The camp against India at the NSG is led by China, though some independent countries oppose India’s entry from some other angle. China and Pakistan have made strong alliance and notable campaign against India’s membership. But the duo’s stand lack credentials as it is not motivated by disarmament but because of regional rivalry.
What is seeing on the diplomacy front is that the NSG campaign is pushing India more towards the US side, for which China has to blame itself.
So far, India has pursued own policy and kept distance from the US on South China Sea. Rather, it has taken an opportunity to harden its stand on enhancing the influence in the Indian Ocean. The Malabar exercise conducted near to the strait of Malacca clearly gives a signal to the Chinese that there is a boundary between the South China Sea and Indian Ocean.

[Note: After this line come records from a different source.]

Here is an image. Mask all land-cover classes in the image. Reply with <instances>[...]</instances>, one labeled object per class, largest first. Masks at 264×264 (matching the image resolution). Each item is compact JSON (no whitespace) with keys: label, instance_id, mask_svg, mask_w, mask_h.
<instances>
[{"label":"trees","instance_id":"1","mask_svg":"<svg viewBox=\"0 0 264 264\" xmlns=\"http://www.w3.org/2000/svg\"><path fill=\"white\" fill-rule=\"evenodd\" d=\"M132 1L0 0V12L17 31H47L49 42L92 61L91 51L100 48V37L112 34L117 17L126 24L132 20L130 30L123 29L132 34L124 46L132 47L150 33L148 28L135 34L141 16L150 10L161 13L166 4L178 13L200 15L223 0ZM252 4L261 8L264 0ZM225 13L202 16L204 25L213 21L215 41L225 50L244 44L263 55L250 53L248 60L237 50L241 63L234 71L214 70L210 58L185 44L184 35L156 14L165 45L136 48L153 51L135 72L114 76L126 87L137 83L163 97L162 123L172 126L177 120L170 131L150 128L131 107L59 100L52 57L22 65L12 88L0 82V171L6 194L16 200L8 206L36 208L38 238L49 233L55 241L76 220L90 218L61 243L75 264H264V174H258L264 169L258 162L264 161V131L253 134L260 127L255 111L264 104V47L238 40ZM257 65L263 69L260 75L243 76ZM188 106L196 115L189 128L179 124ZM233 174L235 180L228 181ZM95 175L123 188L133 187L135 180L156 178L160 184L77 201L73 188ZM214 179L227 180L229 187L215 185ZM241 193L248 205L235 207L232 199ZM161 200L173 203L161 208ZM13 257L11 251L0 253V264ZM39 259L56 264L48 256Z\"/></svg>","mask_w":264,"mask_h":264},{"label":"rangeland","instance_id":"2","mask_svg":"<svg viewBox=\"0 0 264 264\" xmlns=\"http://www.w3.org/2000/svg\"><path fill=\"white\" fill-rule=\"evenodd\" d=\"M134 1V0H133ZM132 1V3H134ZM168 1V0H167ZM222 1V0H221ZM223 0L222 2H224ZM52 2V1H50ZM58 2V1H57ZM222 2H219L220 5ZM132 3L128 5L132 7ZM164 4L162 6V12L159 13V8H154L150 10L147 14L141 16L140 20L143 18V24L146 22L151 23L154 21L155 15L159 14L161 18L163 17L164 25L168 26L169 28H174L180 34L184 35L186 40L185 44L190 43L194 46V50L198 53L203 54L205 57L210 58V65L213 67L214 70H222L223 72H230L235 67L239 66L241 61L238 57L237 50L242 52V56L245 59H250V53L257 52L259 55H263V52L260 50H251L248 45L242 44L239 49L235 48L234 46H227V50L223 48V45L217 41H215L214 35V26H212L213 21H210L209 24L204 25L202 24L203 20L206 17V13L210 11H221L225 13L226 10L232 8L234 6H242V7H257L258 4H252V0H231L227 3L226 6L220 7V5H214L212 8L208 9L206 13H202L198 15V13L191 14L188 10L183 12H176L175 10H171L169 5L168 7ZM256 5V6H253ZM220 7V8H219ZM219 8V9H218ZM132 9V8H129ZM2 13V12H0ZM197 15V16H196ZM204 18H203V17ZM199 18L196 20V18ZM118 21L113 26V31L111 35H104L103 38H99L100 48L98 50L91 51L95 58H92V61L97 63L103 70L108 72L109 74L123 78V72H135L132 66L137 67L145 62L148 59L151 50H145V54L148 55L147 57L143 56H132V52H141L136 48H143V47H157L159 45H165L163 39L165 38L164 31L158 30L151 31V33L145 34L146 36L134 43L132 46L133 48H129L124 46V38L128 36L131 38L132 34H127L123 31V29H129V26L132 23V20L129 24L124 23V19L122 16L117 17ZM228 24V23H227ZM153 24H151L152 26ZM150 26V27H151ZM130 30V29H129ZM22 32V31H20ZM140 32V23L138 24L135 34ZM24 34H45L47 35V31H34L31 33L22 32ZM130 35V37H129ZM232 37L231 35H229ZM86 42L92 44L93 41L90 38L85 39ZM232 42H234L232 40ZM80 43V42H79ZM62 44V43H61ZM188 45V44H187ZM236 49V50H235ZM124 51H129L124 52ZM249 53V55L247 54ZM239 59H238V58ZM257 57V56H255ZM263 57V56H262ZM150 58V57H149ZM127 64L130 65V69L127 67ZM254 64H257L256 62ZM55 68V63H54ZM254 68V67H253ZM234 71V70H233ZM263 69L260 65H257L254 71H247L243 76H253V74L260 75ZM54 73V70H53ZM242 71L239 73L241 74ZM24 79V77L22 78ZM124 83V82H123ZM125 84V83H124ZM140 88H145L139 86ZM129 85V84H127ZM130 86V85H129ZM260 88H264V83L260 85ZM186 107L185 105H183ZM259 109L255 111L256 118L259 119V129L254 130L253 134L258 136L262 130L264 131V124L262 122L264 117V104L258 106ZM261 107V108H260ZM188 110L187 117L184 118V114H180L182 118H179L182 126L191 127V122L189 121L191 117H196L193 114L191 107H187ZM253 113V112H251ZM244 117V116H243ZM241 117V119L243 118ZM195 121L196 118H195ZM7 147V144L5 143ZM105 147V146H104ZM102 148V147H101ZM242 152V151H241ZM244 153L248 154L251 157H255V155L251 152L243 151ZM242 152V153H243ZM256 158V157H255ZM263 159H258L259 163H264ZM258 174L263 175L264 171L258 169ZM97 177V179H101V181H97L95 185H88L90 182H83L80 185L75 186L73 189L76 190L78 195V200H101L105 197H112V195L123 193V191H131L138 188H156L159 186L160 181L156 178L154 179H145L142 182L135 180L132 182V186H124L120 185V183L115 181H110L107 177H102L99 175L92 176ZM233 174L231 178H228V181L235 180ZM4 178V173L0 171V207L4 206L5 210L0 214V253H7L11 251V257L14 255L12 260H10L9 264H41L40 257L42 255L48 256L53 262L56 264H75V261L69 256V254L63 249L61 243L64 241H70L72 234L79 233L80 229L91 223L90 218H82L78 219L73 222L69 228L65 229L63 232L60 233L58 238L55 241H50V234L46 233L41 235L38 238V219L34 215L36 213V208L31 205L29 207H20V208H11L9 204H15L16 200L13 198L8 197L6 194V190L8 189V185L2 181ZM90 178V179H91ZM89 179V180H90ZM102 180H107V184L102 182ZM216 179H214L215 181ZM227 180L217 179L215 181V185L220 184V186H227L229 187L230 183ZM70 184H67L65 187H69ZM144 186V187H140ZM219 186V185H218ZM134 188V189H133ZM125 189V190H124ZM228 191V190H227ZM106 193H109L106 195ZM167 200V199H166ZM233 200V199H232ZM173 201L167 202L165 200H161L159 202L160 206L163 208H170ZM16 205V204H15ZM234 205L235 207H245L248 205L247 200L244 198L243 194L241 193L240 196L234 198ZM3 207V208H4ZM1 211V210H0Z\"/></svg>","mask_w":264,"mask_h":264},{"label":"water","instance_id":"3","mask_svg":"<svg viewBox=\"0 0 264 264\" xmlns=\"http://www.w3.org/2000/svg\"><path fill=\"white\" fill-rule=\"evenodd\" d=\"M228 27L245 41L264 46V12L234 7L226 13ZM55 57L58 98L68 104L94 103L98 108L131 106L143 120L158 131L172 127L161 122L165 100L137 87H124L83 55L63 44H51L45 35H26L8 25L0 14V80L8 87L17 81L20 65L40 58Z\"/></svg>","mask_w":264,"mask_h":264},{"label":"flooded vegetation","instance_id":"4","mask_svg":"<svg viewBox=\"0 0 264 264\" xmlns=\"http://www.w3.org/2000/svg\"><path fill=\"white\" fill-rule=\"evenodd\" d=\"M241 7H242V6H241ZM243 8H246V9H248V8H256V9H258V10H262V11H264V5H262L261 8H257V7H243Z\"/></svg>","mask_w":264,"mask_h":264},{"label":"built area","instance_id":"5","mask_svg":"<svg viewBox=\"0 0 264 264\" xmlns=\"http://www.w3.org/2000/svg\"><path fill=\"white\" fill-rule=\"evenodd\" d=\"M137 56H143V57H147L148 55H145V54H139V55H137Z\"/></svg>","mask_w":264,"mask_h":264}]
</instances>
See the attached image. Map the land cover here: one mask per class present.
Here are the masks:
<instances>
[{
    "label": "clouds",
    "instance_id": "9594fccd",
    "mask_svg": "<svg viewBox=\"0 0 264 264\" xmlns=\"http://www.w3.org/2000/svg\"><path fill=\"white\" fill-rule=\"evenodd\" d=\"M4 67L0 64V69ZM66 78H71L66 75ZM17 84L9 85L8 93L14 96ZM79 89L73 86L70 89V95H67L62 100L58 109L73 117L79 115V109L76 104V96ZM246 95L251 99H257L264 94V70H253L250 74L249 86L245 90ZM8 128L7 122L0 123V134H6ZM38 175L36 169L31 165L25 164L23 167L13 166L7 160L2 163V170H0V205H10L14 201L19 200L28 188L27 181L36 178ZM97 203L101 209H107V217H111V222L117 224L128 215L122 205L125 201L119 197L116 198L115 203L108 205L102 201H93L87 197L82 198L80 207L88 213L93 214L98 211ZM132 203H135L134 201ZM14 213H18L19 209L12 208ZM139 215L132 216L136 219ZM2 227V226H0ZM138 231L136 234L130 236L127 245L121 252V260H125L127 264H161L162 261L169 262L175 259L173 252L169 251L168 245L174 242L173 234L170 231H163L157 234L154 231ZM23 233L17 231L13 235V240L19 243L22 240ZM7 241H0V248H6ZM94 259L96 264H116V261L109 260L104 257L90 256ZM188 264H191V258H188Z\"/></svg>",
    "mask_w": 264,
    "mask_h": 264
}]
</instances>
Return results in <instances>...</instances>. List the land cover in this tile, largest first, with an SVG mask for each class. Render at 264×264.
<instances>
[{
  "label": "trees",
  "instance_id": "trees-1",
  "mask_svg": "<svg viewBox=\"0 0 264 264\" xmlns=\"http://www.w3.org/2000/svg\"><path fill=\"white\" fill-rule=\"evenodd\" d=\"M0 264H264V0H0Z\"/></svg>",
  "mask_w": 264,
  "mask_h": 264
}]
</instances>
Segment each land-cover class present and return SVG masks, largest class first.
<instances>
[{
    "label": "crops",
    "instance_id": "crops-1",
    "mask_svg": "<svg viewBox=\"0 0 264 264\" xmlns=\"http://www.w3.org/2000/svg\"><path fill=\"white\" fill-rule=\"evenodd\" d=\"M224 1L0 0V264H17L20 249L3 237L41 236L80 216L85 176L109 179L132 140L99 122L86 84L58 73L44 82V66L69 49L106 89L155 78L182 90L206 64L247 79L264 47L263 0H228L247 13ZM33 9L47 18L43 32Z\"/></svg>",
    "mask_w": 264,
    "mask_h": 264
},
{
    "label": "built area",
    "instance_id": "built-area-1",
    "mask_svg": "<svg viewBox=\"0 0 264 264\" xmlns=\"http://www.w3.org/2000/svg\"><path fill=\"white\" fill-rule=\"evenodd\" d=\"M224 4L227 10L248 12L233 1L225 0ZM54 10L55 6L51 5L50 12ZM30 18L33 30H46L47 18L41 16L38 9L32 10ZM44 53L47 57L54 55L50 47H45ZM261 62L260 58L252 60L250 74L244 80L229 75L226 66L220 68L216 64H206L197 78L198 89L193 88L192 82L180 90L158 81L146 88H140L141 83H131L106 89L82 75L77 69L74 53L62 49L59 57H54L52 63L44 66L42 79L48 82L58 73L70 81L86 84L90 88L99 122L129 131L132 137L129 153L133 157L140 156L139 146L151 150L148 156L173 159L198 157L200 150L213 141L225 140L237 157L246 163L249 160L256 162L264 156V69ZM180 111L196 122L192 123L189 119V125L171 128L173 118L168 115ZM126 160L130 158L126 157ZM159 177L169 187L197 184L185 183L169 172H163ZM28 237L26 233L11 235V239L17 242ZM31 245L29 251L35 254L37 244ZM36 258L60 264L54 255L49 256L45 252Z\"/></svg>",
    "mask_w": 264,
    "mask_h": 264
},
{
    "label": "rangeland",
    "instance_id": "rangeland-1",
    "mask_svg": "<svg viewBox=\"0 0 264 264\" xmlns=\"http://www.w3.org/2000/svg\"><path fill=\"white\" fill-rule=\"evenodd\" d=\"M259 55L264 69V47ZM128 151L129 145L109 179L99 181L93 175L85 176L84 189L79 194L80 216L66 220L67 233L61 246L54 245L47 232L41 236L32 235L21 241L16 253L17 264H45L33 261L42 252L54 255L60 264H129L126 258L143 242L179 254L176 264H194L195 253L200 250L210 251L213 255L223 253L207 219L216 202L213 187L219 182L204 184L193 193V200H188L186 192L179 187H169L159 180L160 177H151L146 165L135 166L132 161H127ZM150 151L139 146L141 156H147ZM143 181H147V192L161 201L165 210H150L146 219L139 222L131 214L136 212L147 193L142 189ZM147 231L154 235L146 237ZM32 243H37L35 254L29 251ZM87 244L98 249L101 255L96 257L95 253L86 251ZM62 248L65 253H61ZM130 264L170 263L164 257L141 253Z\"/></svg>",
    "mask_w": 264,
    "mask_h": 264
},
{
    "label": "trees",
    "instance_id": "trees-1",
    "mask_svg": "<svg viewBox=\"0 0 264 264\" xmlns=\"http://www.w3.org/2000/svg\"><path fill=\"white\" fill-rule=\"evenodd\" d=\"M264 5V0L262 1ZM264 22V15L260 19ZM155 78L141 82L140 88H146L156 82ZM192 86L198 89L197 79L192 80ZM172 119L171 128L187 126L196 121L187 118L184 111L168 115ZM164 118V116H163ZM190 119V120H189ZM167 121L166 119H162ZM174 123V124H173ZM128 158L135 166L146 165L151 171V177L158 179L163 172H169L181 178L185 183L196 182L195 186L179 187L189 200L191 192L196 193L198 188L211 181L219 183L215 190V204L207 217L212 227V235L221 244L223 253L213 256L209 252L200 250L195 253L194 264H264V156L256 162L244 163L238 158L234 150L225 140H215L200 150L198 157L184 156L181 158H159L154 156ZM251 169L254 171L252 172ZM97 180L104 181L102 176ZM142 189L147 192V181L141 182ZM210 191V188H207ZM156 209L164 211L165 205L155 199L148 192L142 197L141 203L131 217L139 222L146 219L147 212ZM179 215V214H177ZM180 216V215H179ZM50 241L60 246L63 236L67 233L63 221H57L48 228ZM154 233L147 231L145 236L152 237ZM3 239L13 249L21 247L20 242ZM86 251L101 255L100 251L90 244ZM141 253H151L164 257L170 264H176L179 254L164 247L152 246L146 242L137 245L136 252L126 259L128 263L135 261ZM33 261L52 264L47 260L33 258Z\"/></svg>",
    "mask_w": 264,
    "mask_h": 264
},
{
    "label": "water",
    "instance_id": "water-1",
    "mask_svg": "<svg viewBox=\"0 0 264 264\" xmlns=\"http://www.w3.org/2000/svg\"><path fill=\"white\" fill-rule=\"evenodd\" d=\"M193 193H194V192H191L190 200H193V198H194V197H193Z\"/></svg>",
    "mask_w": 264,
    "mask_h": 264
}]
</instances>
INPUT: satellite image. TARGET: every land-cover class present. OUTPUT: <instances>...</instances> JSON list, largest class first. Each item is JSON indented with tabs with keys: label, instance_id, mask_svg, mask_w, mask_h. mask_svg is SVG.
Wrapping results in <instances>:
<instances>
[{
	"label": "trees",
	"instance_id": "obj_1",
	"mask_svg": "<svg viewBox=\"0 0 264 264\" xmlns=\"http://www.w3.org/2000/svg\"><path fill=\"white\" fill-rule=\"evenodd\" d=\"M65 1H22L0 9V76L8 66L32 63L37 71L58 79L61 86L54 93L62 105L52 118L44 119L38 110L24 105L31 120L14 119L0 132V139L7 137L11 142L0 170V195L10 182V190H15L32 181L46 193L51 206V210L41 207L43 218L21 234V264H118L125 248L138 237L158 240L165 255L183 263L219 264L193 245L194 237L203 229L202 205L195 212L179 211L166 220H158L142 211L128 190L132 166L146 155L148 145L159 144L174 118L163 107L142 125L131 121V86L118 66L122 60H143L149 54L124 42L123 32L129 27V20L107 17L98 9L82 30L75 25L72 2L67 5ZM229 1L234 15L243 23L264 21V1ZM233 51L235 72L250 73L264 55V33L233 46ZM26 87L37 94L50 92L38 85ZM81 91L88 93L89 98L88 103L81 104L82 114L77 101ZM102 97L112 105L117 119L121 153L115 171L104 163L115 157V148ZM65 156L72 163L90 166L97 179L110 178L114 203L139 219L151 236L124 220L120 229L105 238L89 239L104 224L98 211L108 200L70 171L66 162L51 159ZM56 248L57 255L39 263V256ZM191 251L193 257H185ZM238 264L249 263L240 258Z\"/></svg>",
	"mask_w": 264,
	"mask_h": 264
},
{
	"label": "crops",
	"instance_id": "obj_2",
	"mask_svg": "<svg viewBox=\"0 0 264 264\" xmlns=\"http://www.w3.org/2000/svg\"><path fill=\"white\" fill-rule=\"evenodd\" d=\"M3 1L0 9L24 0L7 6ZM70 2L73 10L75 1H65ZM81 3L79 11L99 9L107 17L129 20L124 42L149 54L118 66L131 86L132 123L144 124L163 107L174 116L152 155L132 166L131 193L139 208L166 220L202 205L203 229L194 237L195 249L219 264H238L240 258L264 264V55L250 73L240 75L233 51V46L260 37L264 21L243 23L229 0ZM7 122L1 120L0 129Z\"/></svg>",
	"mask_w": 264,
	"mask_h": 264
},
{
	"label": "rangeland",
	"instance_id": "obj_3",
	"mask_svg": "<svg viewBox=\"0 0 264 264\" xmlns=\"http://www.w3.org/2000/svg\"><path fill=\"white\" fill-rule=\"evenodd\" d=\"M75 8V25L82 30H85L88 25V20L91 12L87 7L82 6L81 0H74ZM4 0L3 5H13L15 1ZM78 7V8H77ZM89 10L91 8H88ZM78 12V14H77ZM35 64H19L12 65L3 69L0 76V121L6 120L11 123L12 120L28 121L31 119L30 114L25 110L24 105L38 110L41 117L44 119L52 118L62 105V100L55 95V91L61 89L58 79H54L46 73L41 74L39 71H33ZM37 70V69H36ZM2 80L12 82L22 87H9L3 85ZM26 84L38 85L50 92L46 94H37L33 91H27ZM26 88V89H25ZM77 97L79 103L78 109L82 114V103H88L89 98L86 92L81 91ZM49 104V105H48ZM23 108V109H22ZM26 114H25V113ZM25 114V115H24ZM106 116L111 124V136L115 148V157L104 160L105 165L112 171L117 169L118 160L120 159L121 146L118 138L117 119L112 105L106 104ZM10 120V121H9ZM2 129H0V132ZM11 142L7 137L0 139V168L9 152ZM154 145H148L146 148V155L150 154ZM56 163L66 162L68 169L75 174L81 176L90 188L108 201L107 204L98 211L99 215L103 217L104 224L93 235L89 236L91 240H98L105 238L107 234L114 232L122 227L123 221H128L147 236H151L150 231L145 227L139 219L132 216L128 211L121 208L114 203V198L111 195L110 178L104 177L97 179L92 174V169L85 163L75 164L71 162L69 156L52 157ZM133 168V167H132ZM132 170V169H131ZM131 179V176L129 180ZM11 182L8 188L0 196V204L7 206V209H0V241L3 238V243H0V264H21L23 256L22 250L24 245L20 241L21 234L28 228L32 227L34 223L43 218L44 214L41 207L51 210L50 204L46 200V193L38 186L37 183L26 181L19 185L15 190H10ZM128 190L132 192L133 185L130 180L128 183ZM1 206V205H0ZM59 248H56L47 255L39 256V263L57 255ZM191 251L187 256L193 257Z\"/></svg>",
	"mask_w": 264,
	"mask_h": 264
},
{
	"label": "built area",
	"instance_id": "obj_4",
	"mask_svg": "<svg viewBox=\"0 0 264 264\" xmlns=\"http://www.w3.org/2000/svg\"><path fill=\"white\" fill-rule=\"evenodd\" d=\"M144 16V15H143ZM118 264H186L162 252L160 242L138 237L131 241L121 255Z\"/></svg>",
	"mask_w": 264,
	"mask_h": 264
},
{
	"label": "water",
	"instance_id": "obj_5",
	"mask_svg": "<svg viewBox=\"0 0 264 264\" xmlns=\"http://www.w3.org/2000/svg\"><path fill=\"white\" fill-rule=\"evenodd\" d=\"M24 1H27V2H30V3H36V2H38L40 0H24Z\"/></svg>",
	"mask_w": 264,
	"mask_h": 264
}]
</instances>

China’s policy of encircling India has reached its maximum return but the opposite counterbalancing response from India has just started. Even now New Delhi has not used its friendship with US to block the interest of China and this gives more credibility to its diplomatic endeavors. On the other hand, China’s veto the UN ban on Masood Azhar has weakened Beijing’s stand internationally.
What the NSG alliance brings to India will be more economic and technological partnership between the US and India. New Delhi’s independent foreign policy and the synergy of democratic culture between the two countries will cement this partnership. China and Pakistan are triggering this process over the last couple of years.
Still, Beijing can learn its lesson and should recognize that the return from economic cooperation with India will be great and will be good for the entire region.